• Extract provided:
________

What is the data about?
• The data consists of samples of data on the weather for eight locations over
two different time periods
• The five UK locations are:
o Leuchars: town in Scotland
o Leeming: village in North Yorkshire
o Heathrow: hamlet in Greater London
o Hurn: village in Dorest (South West England)
o Camborne: town in Cornwall (South West England)
• The three international locations are:
o Beijing: capital city of China
o Perth: capital city of Western Australia (state of Australia)
o Jacksonville: city in Florida (state of USA)
• The two time periods are:
o May to October 1987
o May to October 2015
What variables are included in the large data set?
• Daily mean (air) temperature
o Measured in degrees Celsius (°C) given to 1dp
o Average of hourly temperature readings between 0900 - 0900 GMT
• Daily total rainfall
o Measured in millimetres (mm) given to 1dp
o Measured for the 24 hours starting at 0900 GMT
o A trace of rain 'tr' is an amount less than 0.05mm
• Daily total sunshine
o Measured in hours (hr) given to 1dp
• Daily maximum relative humidity
o Given as a percentage given to the nearest integer
o A reading above 95% is associated with mist and fog
• Daily mean windspeed and direction
o Mean measured in knots (1 kn = 1.15 mph) given to nearest integer
and is described using the Beaufort conversion (calm, light, etc)
o Direction measured in degrees rounded to the nearest 10 and is given
as a cardinal direction (north, south, etc)
o Averaged for 24 hours starting at 0000 GMT
• Daily maximum gust and direction
o Measured using the same units as windspeed
o The maximum instantaneous speed over the 24 hours
• Cloud cover
o Measured in Oktas (eighths of the sky covered by cloud)
• Daily mean visibility
o Measured in decametres (1 Dm = 10 m) horizontally
• Daily mean pressure
o Measured in hectopascals (1 hPa = 100 Pa = 1 millibar)
Is the data complete?
• There are missing or unknown pieces of data
o These are listed as 'n/a' or '-'
o The total daily total sunshine, mean windspeed and maximum gust is
unknown for the first half of May 1987 for the UK cities
o The data should be cleaned before samples are taken
• The three international cities only contain data for:
o Daily mean temperature, daily total rainfall, daily mean pressure and
daily mean windspeed
What are some of the important features?
• Consider which locations are closer to the equator
• Consider which locations are near a coast
o Jacksonville, Perth, Camborne, Hurn, Leuchars are near the coast
• Consider which locations are in each hemisphere
o Perth is in the southern hemisphere so have winter when UK has
summer
• Consider which variables are discrete and which are continuous
o Cloud cover is discrete
• You can use 0 or 0.025 for rainfall that is listed as 'tr'
• The great storm of 1987 happened 15-16 October in UK
o The wind speeds were high at this time
o The south and south-east of England was affected
o This will skew some variables (wind/gust/rainfall)
o This won't have much impact some variables (sunshine/cloud cover)
▪ October in the UK is normally cloudy and has less sunshine
o Don't worry about remembering the exact dates of this but it is
something to be aware of
• Consider the number of days in each month
o 30 days in June and September
o 31 days in May, July, August and October
o In total the LDS covers 184 days

________

• Job item A:
In the records, write out the lines starting with the line that contains "PATAGONIA REBELDE" and going on through the line that contains "Gesamtpreis ist die Gravur sowie ein Etui". Swap "ZEUS" for "APOLO" and keep everything else the same.

________

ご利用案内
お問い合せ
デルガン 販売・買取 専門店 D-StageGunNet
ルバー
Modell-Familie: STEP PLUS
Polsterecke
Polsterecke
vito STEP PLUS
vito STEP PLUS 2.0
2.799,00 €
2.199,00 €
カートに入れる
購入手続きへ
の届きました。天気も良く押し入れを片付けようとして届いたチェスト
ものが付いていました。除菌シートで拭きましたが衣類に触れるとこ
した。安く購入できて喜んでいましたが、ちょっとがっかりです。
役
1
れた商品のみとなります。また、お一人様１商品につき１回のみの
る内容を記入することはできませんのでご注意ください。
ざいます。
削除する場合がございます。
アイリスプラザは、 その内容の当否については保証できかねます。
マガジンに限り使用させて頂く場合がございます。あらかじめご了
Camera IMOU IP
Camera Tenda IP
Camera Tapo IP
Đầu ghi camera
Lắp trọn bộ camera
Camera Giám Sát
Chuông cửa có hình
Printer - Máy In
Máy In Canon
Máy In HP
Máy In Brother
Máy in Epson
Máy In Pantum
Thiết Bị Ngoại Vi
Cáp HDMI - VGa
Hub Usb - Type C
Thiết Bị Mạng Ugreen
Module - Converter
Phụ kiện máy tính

________

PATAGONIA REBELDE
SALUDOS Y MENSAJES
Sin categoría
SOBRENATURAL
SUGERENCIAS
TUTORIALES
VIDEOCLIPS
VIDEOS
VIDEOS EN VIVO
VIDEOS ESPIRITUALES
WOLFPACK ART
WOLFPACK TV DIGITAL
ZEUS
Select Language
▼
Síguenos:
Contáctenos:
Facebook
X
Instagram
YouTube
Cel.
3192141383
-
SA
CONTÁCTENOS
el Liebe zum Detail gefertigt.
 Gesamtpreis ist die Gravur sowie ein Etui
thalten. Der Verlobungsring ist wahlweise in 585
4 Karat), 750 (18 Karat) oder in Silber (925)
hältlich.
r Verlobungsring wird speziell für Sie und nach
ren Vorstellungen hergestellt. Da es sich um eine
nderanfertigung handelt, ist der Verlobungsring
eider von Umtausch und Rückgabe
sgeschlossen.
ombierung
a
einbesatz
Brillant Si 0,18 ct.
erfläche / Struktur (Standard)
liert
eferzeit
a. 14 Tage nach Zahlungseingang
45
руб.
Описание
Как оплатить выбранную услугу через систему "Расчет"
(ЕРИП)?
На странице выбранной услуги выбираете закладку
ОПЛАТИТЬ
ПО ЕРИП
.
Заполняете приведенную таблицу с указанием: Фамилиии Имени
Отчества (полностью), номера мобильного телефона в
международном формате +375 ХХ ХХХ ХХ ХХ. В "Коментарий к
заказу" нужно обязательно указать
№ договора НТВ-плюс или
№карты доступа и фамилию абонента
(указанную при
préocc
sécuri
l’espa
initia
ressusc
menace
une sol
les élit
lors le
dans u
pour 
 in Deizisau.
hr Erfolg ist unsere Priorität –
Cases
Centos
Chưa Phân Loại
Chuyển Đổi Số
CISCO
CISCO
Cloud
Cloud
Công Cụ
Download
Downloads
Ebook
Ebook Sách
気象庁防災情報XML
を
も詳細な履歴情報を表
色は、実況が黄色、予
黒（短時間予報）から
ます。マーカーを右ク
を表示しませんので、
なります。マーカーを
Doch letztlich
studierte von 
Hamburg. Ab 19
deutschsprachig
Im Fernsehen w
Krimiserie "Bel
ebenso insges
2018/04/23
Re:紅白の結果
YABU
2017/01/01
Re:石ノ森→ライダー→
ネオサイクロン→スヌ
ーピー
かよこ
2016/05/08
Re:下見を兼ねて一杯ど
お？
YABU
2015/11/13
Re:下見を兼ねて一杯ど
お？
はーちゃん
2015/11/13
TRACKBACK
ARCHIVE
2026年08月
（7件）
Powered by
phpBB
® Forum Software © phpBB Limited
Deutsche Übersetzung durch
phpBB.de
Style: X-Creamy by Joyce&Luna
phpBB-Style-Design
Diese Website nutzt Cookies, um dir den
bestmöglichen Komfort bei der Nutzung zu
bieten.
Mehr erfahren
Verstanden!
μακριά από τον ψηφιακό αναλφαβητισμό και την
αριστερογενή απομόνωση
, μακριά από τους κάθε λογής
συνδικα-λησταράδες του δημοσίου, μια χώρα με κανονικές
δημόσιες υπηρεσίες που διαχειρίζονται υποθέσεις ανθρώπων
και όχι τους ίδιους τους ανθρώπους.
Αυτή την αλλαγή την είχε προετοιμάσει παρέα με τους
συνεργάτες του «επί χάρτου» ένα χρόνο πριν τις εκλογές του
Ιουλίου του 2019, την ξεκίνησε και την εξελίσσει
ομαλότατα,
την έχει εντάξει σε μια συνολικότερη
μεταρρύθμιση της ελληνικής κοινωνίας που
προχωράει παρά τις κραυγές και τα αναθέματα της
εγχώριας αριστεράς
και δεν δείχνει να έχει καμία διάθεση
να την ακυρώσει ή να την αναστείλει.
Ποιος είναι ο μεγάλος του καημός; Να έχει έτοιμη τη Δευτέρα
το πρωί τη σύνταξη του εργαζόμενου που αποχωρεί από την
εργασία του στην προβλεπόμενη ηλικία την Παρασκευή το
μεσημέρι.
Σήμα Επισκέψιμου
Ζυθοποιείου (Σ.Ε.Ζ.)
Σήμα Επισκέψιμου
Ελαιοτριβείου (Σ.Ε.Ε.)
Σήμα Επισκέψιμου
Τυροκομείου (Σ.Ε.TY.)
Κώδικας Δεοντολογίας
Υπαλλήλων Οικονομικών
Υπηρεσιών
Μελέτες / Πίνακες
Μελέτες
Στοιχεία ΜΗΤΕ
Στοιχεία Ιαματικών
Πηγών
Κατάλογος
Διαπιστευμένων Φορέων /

________

• Job item B:
From the weather data overview, reproduce word for word the passage starting with "What is the" and going on through "Dorest (South West England)".

• Task answer A:
PATAGONIA REBELDE
SALUDOS Y MENSAJES
Sin categoría
SOBRENATURAL
SUGERENCIAS
TUTORIALES
VIDEOCLIPS
VIDEOS
VIDEOS EN VIVO
VIDEOS ESPIRITUALES
WOLFPACK ART
WOLFPACK TV DIGITAL
APOLO
Select Language
▼
Síguenos:
Contáctenos:
Facebook
X
Instagram
YouTube
Cel.
3192141383
-
SA
CONTÁCTENOS
el Liebe zum Detail gefertigt.
 Gesamtpreis ist die Gravur sowie ein Etui

• Task answer B:
What is the data about?
• The data consists of samples of data on the weather for eight locations over
two different time periods
• The five UK locations are:
o Leuchars: town in Scotland
o Leeming: village in North Yorkshire
o Heathrow: hamlet in Greater London
o Hurn: village in Dorest (South West England)